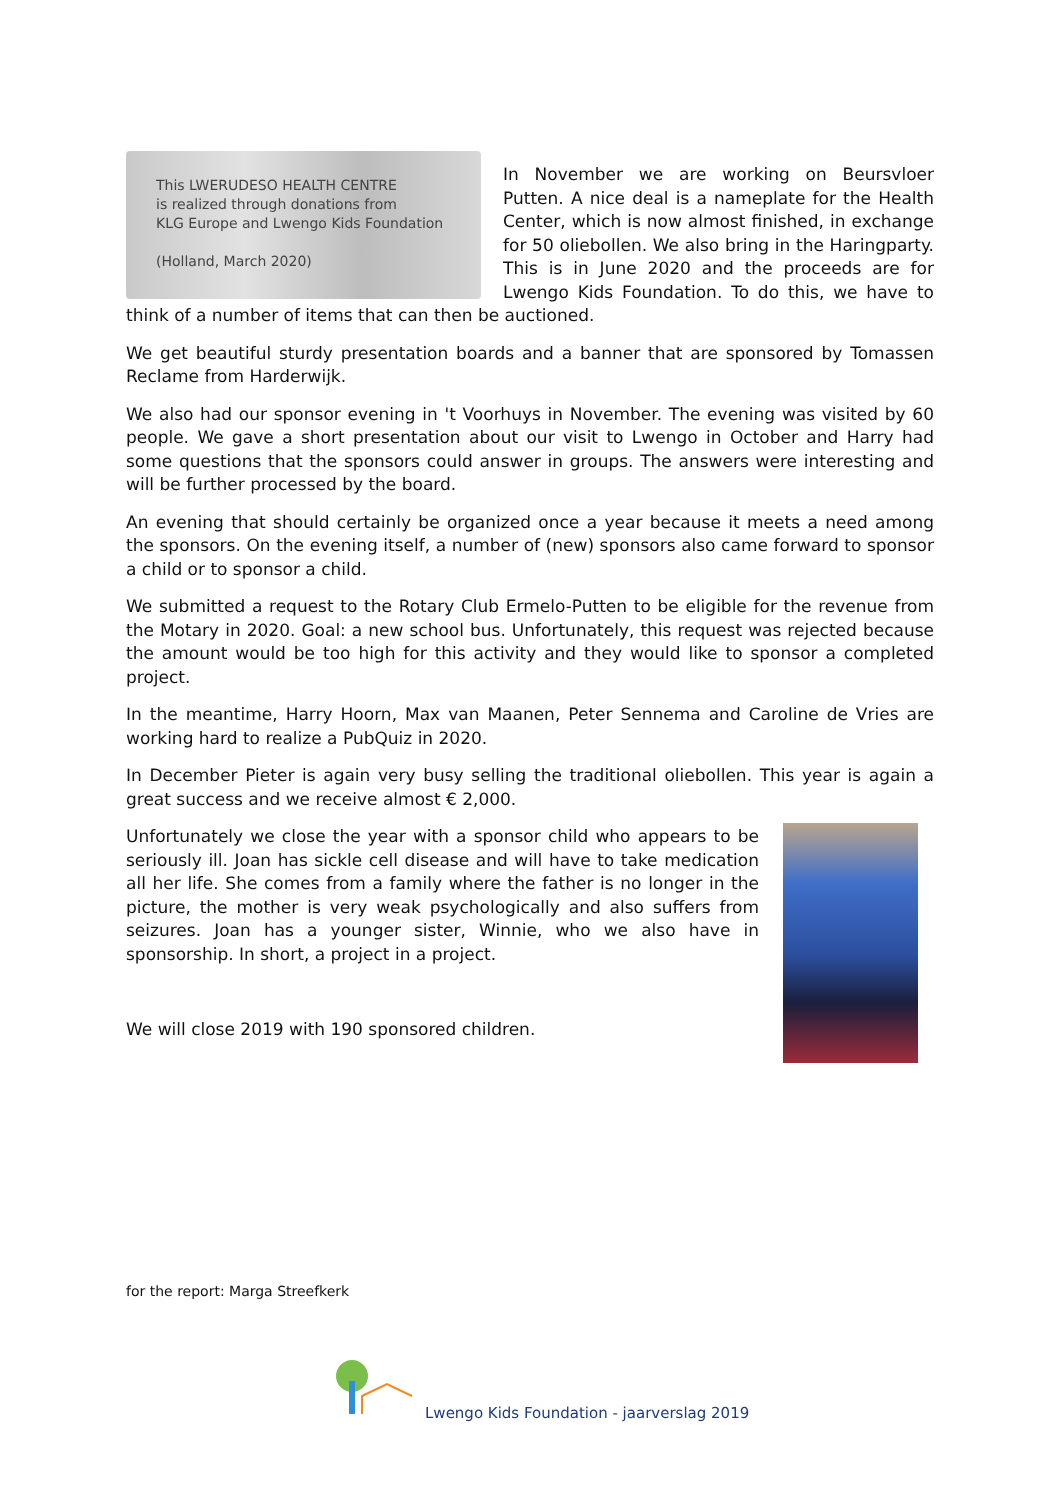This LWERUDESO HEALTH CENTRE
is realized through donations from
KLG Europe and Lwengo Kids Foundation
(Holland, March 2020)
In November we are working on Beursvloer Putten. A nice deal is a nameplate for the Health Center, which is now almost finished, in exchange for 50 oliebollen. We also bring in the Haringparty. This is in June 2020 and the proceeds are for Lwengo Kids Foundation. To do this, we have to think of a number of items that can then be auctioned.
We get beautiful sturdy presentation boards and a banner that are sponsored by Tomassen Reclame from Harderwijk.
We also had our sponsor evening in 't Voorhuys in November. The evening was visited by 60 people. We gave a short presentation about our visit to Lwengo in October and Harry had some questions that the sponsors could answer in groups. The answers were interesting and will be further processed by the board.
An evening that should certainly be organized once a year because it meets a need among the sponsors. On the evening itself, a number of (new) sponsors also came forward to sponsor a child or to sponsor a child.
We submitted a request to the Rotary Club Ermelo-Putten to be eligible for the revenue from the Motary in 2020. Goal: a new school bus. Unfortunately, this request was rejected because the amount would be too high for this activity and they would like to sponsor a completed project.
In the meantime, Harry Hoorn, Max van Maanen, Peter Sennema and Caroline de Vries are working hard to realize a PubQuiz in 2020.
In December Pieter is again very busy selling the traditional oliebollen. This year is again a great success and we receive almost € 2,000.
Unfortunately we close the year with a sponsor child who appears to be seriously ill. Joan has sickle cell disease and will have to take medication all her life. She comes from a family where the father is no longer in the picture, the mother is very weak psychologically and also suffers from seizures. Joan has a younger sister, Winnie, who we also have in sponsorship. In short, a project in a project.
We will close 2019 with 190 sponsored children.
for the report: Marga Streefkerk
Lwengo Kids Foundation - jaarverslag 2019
━━━
→ **Exercise goal**
Your answer should be each line of the data that contains the word "presentation", copied as it stands.

→ **Response to this exercise**
We get beautiful sturdy presentation boards and a banner that are sponsored by Tomassen Reclame from Harderwijk.
We also had our sponsor evening in 't Voorhuys in November. The evening was visited by 60 people. We gave a short presentation about our visit to Lwengo in October and Harry had some questions that the sponsors could answer in groups. The answers were interesting and will be further processed by the board.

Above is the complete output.